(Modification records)
┄┄┄┄┄┄

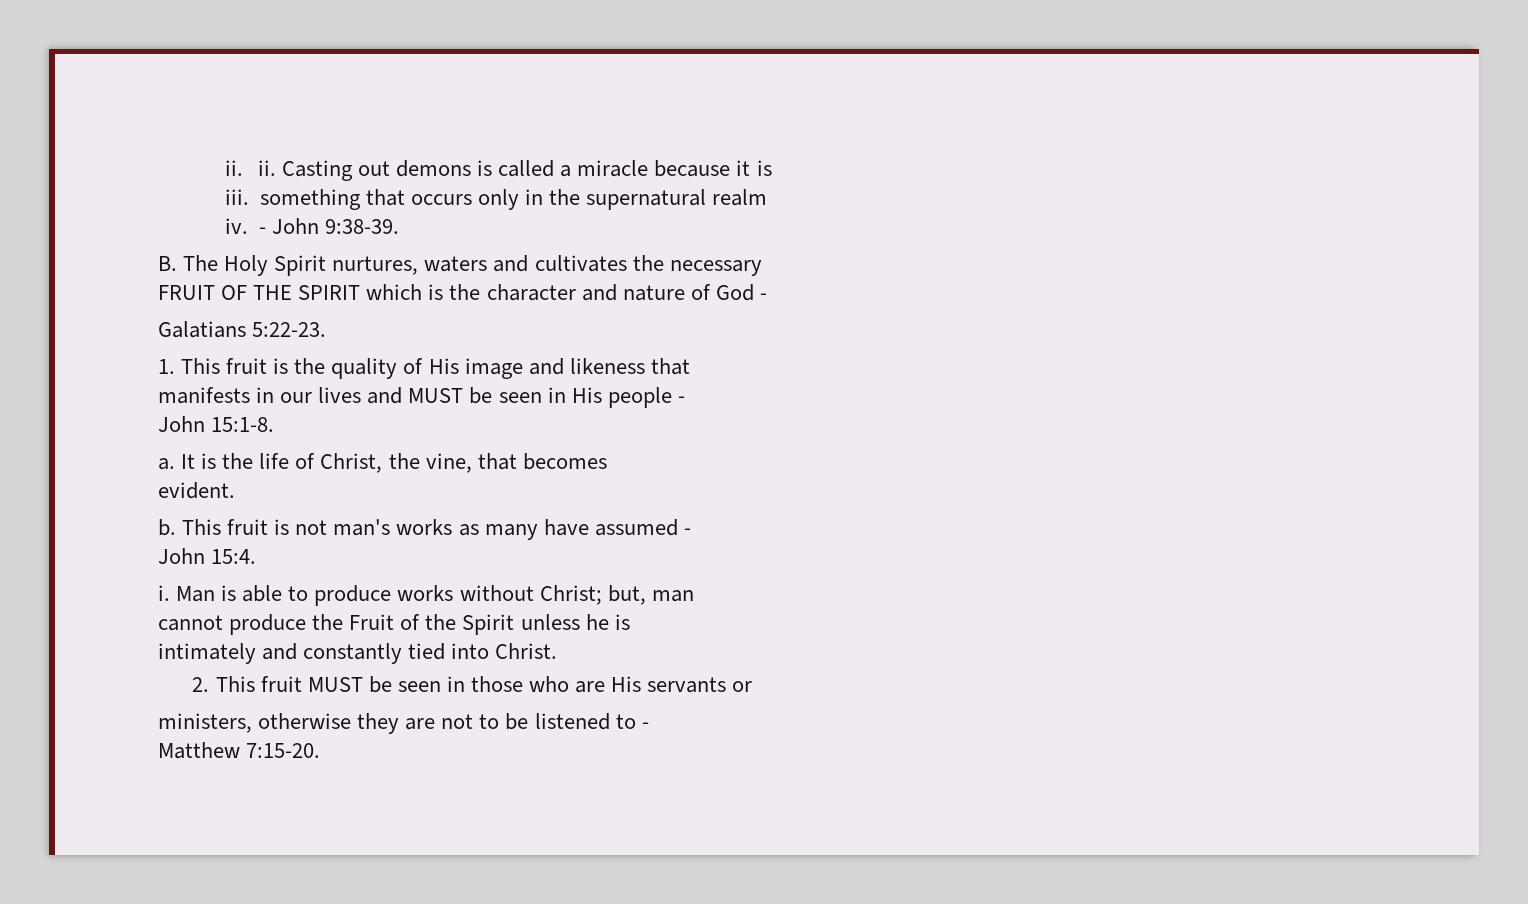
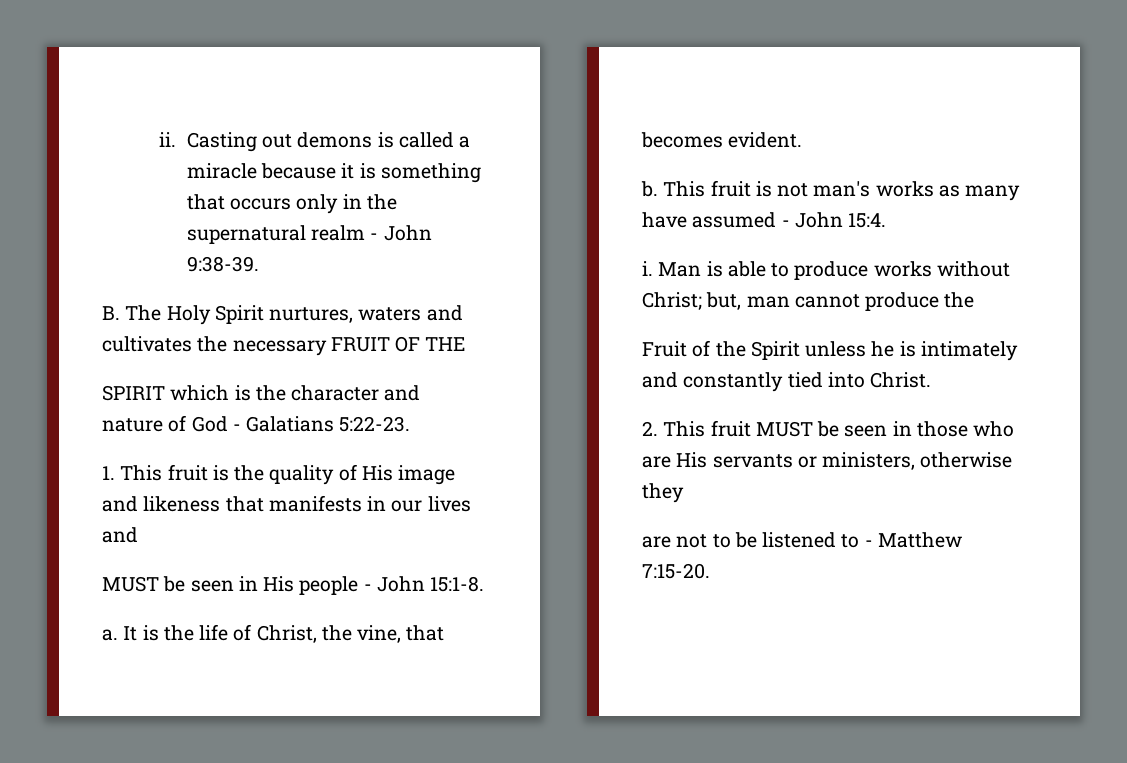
[224,160,276,176] ii. ii. -> [158,132,176,147] ii.
[224,189,249,205] // iii. -> (376, 171) none
[224,218,248,234] // iv. -> (366, 233) none
(762, 268) // -> (327, 348) none
(293, 292) none -> (466, 344) //
(767, 296) // -> (241, 427) none
(690, 366) // -> (264, 504) none
(403, 395) none -> (138, 535) //
(685, 399) // -> (372, 587) none
(607, 461) // -> (723, 140) none
(691, 531) // -> (790, 223) none
(694, 596) // -> (790, 302) none
(344, 622) none -> (975, 300) //
(630, 622) // -> (916, 349) none
(753, 686) // -> (817, 462) none
(400, 723) none -> (684, 493) //
(649, 725) // -> (873, 543) none

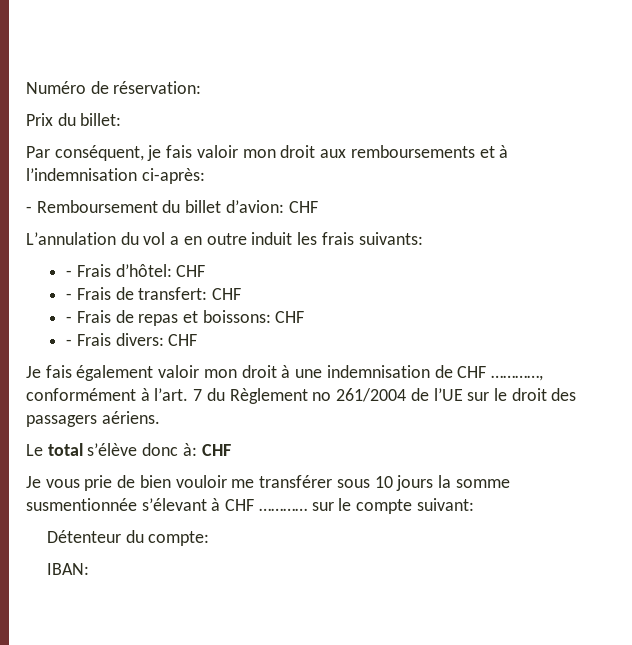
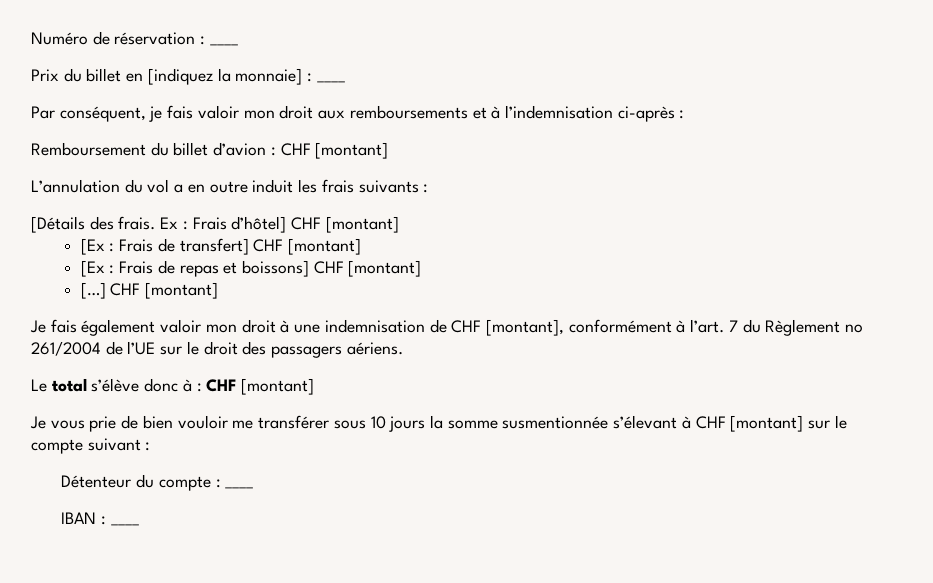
[113,81,202,94] réservation: -> [114,32,238,46] réservation : ____
[80,113,122,126] billet: -> [86,68,345,85] billet en [indiquez la monnaie] : ____
[141,168,205,184] [26,206,32,213] ci-après: // - -> [617,106,685,122] ci-après : //
[225,200,318,213] d’avion: CHF -> [213,142,389,159] d’avion : CHF [montant]
[358,232,423,245] [66,264,206,277] [66,287,241,300] [66,316,73,323] suivants: // - Frais d’hôtel: CHF // - Frais de transfert: CHF // - -> [358,180,429,193] [31,216,399,233] [80,238,361,255] [80,260,115,277] suivants : // [Détails des frais. Ex : Frais d’hôtel] CHF [montant] // [Ex : Frais de transfert] CHF [montant] // [Ex :
[202,310,305,323] [66,333,198,346] boissons: CHF // - Frais divers: CHF -> [241,260,422,277] [80,282,219,299] boissons] CHF [montant] // […] CHF [montant]
[490,375,543,381] …………, -> [485,319,564,336] [montant],
[182,443,231,456] à: CHF -> [182,378,315,395] à : CHF [montant]
[258,508,307,511] ………… -> [730,415,804,432] [montant]
[416,498,474,511] suivant: -> [87,438,151,451] suivant :
[148,531,210,546] [46,563,89,575] compte: // IBAN: -> [158,476,254,491] [61,512,139,526] compte : ____ // IBAN : ____

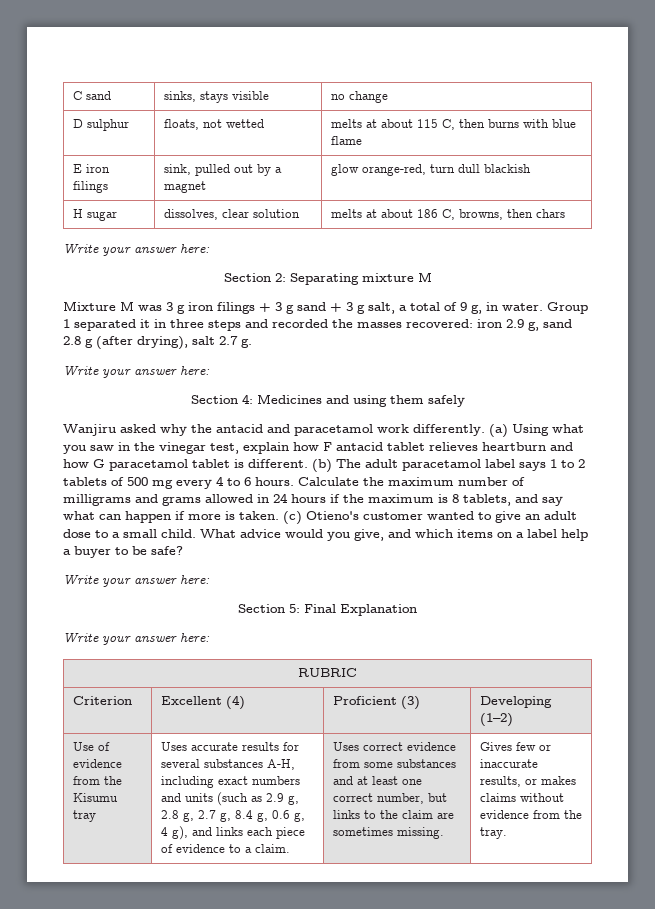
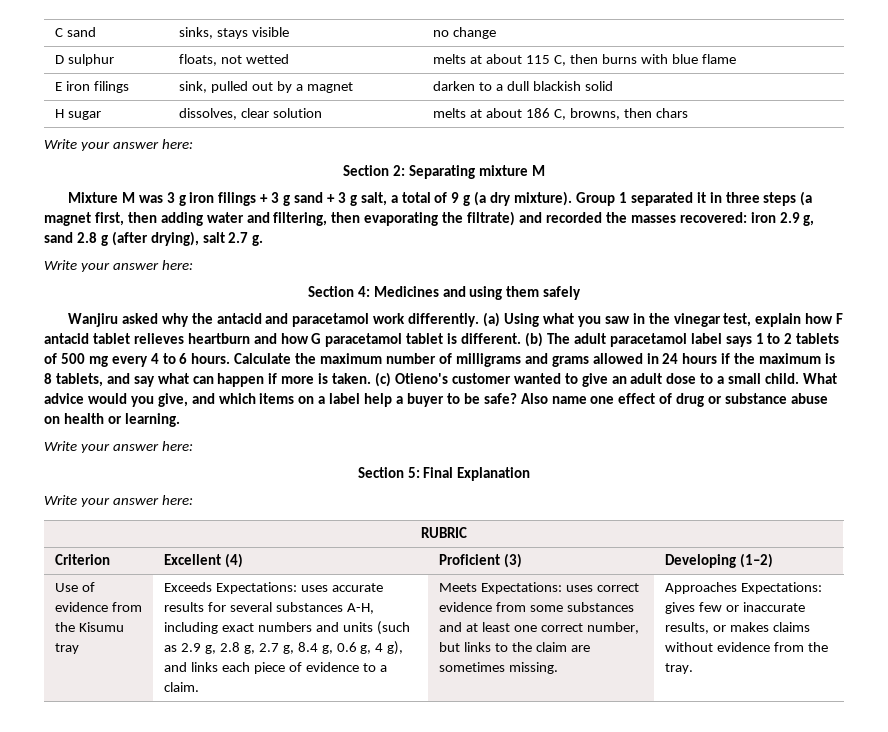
[330,164,455,176] glow orange-red, turn -> [433,81,504,91] darken to a
(531, 168) none -> [584,81,613,91] solid
[471,302,543,314] g, in water. -> [463,191,573,206] g (a dry mixture).
(241, 325) none -> [800,191,813,206] [44,211,516,226] (a magnet first, then adding water and filtering, then evaporating the filtrate)
(183, 550) none -> [520,393,828,407] [44,413,180,427] Also name one effect of drug or substance abuse on health or learning.
[160,742,187,751] Uses -> [164,582,329,594] Exceeds Expectations: uses
[332,742,359,751] Uses -> [439,582,594,594] Meets Expectations: uses
[479,742,512,751] Gives -> [665,582,823,594] [665,602,696,614] Approaches Expectations: gives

┄┄┄┄┄┄

▶ Directions for this task: Repeat, without pictures, exactly the lines of the data above from the one containing "(685, 399) // -> (372, 587) none" through the one containing "[141,168,205,184] [26,206,32,213] ci-après: //", including both and adding nothing.

▶ Output for this exercise:
(685, 399) // -> (372, 587) none
(607, 461) // -> (723, 140) none
(691, 531) // -> (790, 223) none
(694, 596) // -> (790, 302) none
(344, 622) none -> (975, 300) //
(630, 622) // -> (916, 349) none
(753, 686) // -> (817, 462) none
(400, 723) none -> (684, 493) //
(649, 725) // -> (873, 543) none

[113,81,202,94] réservation: -> [114,32,238,46] réservation : ____
[80,113,122,126] billet: -> [86,68,345,85] billet en [indiquez la monnaie] : ____
[141,168,205,184] [26,206,32,213] ci-après: // - -> [617,106,685,122] ci-après : //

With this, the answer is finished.